To deal with this glaring imbalance in supply and demand, the expo's organizers set up shop within spitting distance of Google I/O 2012, with recruiters hoping to lure and possibly poach people from that target-rich environment known as Moscone West. As event spokesman Mike Sherman put it, "there's a captive audience right across the street, so we're hoping we can get them to cross Howard and have a casual conversation with our hiring mangers and recruiters."
Yet while they expect 2,500 job-seekers at the two-day show, which ends Friday, only a trickle of folks wandered over from Google on Thursday morning.
"I get a ton of LinkedIn requests from companies to send in my résumé, but I'm not that interested," said one 41-year-old Google employee who declined to check out the job fair and who also asked that his name not be used for fear of offending his employer. "I'm paid well, I've got on-site day care for my daughter and, frankly, after working at Google I can't imagine working anywhere else."
That sort of resistance makes Kevin Clarke's recruiting pitch a very hard sell. The vice president of engineering for Portland, Ore.-based Elemental Technologies, Clarke said, "To get the best of the best engineers takes a lot of effort. I have to sell people on my company. And what makes that tough is that the people we're looking to hire already have jobs and are really happy where they are."
With his video technology firm hoping to hire 15 more people to build out their 80-person staff, Clarke says laying out $1,900 for a table at the Tech Career Expo "will be worth it if I find even one person we end up hiring from this event."
As he roamed past recruiters' booths, job seeker Anurag Rastogi seemed a lot more hopeful than perhaps some of the people on the other side of the table. "I think a lot of these companies need someone like me," said Rastogi, a 31-year-old MBA graduate from Simon Graduate School of Business in New York who has a background in technology.

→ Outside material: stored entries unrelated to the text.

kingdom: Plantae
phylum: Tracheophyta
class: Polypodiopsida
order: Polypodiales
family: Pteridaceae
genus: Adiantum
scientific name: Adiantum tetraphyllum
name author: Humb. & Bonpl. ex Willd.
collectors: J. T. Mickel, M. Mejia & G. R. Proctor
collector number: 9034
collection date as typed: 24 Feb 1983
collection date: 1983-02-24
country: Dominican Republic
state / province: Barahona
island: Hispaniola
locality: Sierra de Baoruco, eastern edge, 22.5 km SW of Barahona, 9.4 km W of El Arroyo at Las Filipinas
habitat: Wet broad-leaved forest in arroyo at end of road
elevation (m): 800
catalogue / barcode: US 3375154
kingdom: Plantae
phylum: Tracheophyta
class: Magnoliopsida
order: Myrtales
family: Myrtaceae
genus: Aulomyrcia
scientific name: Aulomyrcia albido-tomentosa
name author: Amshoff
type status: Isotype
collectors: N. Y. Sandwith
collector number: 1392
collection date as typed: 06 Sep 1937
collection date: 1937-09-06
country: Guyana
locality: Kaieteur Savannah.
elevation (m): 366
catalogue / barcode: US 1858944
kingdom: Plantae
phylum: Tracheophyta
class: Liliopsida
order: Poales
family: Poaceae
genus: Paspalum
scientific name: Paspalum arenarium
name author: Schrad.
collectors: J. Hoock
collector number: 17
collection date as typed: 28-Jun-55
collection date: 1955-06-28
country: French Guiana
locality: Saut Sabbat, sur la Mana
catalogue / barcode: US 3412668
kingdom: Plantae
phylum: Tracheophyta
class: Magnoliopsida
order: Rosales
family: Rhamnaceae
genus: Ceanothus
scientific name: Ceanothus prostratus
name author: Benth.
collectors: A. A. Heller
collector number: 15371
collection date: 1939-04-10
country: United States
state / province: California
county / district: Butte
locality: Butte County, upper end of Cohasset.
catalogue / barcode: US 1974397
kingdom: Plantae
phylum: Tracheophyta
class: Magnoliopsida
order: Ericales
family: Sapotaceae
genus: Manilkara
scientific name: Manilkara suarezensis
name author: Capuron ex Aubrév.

"I'm looking for opportunities in the tech space, so I moved to the Bay Area. I don't think the people hiring can find enough candidates with the tech skills they're looking for, which should be good news for me."
Despite a "street team" of expo folks handing out fliers to try to coax developers over to the job fair, takers were few and far between. But around noon, developer Mohammad Salehin did walk out of I/O and cross the street to poke around the expo.
"I'm just here to explore opportunities," said Salehin, who works for Standard Chartered Bank in Singapore. "I'm happy where I am, but I came over out of curiosity. Networking is always important and it's possible something here could one day lead to a job."